Moore was suspended in September for a four-page administrative order he sent out to Alabama’s probate judges telling them it was their “ministerial duty” not to issue same-sex marriage licenses. He previously defied a federal court order to remove a 5,000-pound, washing-machine-sized Ten Commandments from the rotunda of the Alabama Supreme Court, which he plopped there in the dead of night. For challenging the ruling, Moore was removed as chief justice by a state ethics panel in 2003. Nevertheless, Moore was voted back as chief justice in 2012, only to be suspended once again a few months ago.

His defiance has always been motivated by his zeal — and his blinkered belief that he has the right to inflict his religion on everyone else. Moore has tried to cover up his extremism by pretending that he’s striking a blow for liberty, calling the U.S. Supreme Court ruling legalizing same-sex marriage “immoral, unconstitutional and tyrannical.” But the law of the land — as determined by the U.S. Supreme Court — is the law of the land.
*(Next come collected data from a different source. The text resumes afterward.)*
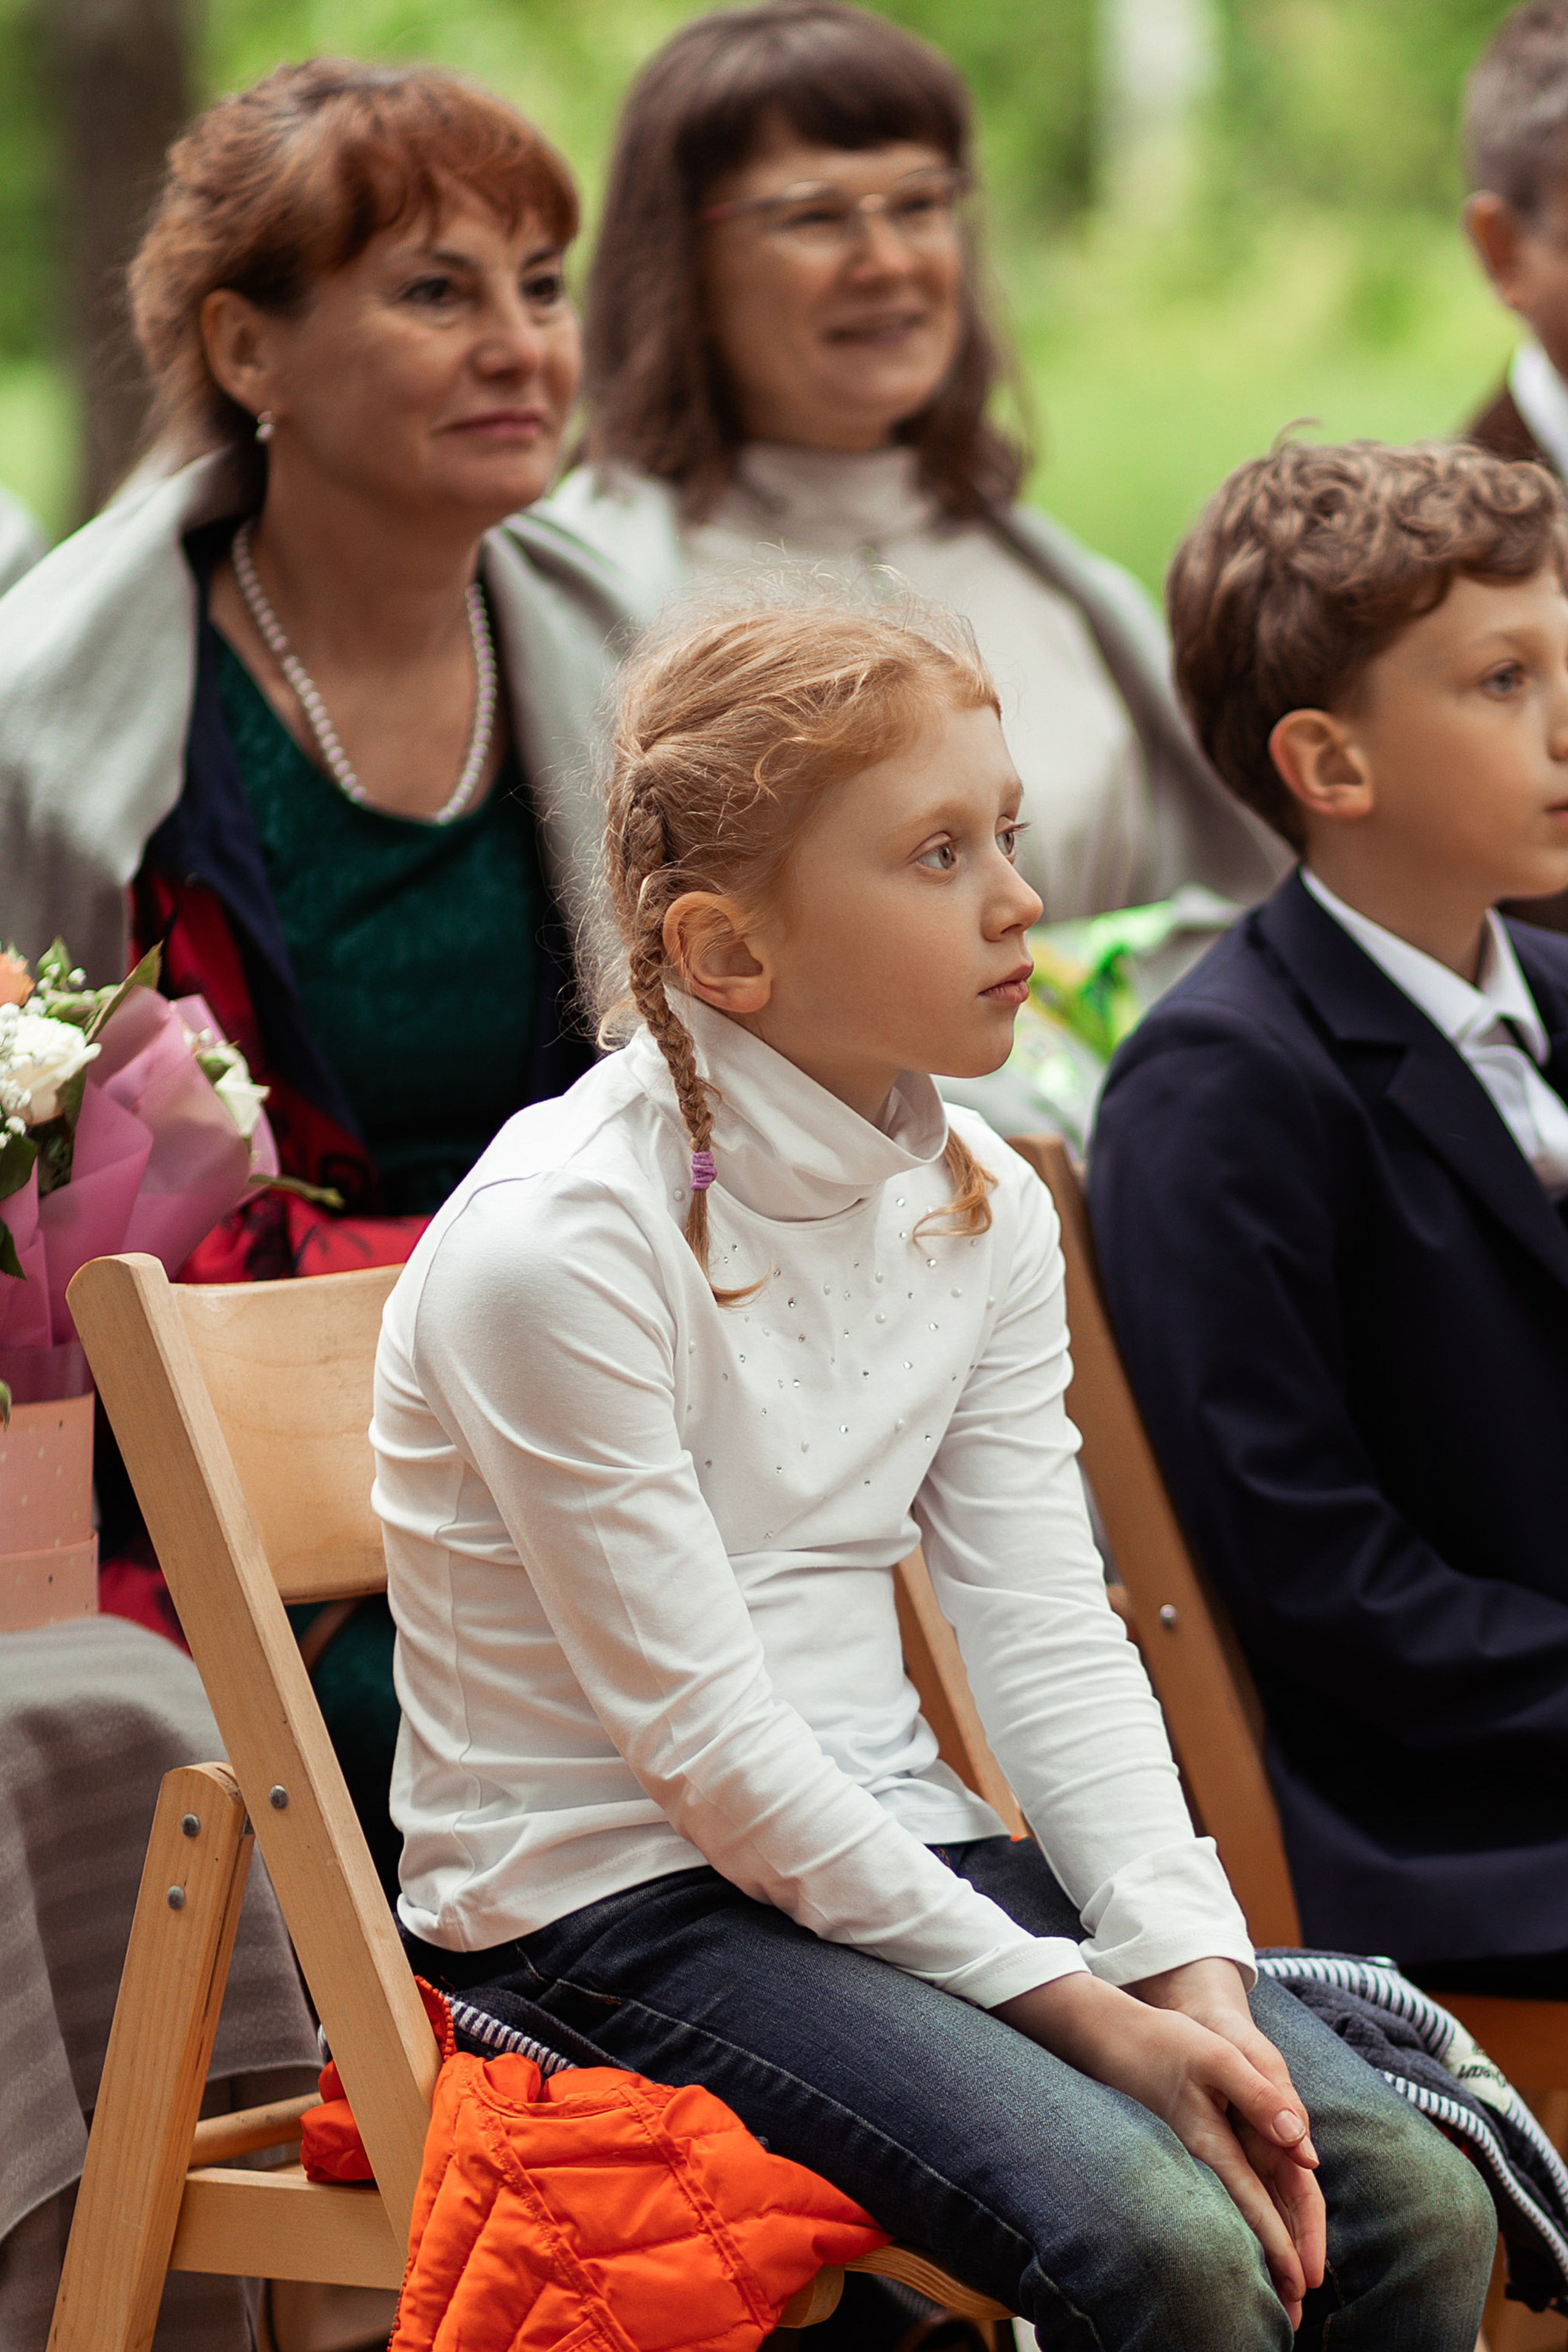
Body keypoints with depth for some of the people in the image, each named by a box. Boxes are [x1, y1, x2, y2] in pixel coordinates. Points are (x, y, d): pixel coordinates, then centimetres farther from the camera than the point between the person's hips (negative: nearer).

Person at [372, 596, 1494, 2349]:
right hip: (608, 1896, -7)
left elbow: (1052, 1637, 3)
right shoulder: (555, 1244, -18)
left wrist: (1192, 1970, -14)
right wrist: (1069, 2004, -19)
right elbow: (696, 1731, -18)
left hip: (888, 1848, 7)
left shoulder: (983, 1207, 6)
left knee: (1413, 2200, -13)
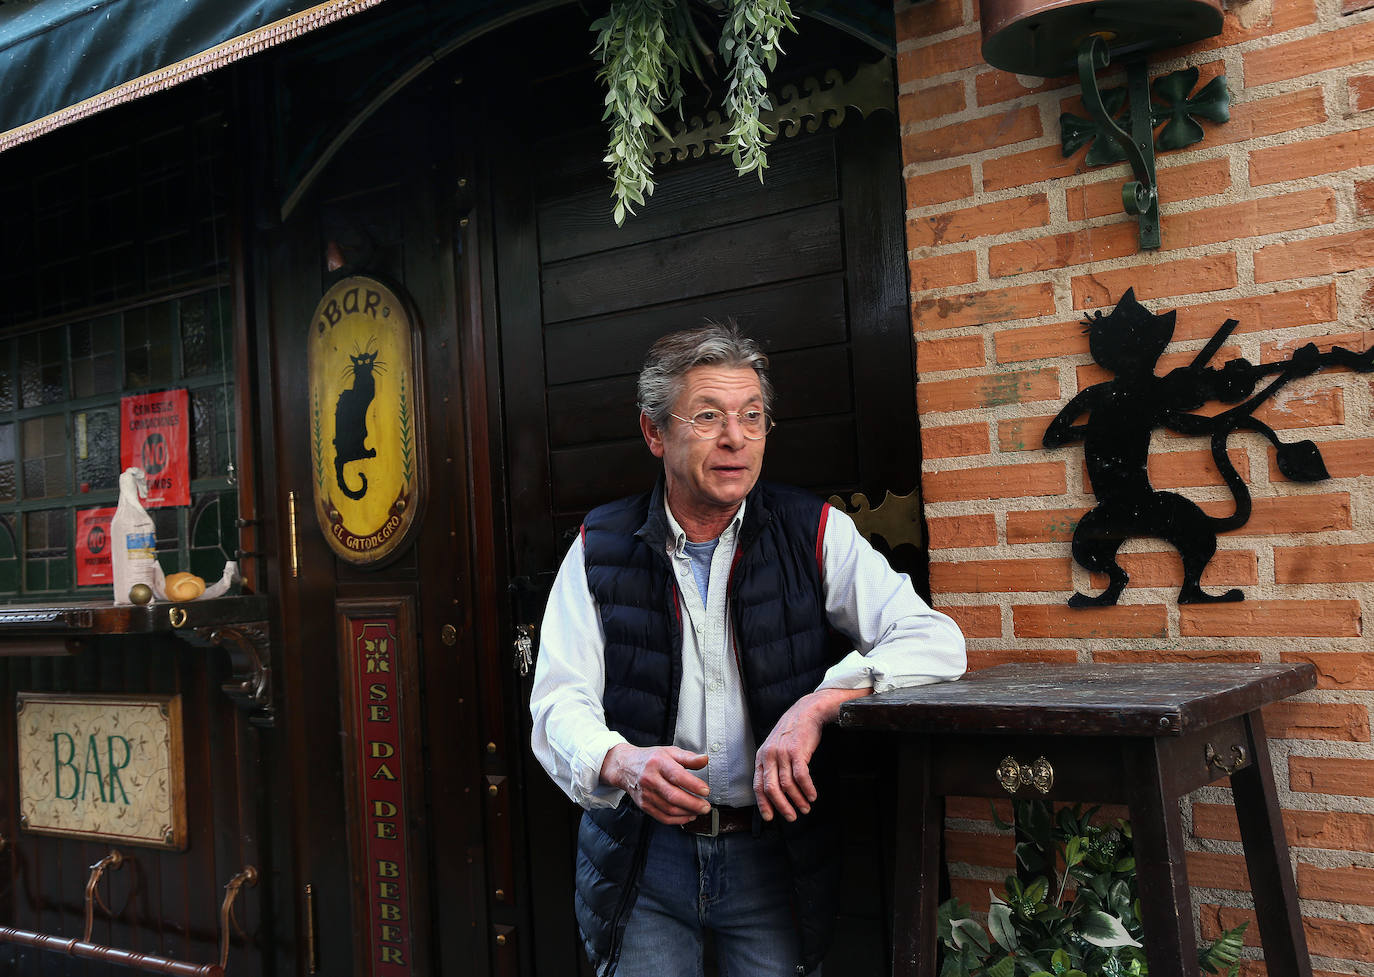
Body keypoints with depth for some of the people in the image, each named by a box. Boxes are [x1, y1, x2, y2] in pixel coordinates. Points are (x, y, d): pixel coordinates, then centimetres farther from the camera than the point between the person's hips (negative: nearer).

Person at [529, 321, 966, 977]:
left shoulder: (815, 535, -3)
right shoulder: (600, 548, -1)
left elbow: (935, 640, -12)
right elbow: (559, 703, -6)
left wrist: (815, 705, -28)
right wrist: (623, 763, -28)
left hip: (772, 854, 0)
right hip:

Moore is an old nemesis of FFRF. FFRF’s Alabama chapter, the Alabama Freethought Association, and several of its members, first blew the whistle on Moore when as a county judge in Gadsden he forced jurors to pray and subjected them to viewing his handcrafted wooden Ten Commandments plaque. Chapter members were the plaintiffs in the initial suit against Moore. Like a bad penny, he resurfaces, and regularly files briefs on behalf of his Foundation for Moral Law against FFRF and other allied groups.

Moore has included nonbelievers among those he blames for his travails.

“Alabama Supreme Court Chief Justice Roy Moore on Wednesday accused several groups, including the Southern Poverty Law Center and ‘atheists, homosexuals and transgender individuals’ of bringing a politically motivated complaint about his administrative order to probate judges not to issue same-sex marriage licenses gay marriage to the Judicial Inquiry Commission of Alabama,” reports AlabamaMediaGroup.com. So, we know each other well.

Instead of retiring in shame, Roy Moore may be rewarded with a position of even more influence and power. The prospect is horrifying, and all civil libertarians must ensure that his entry into the U.S. Senate doesn’t become reality.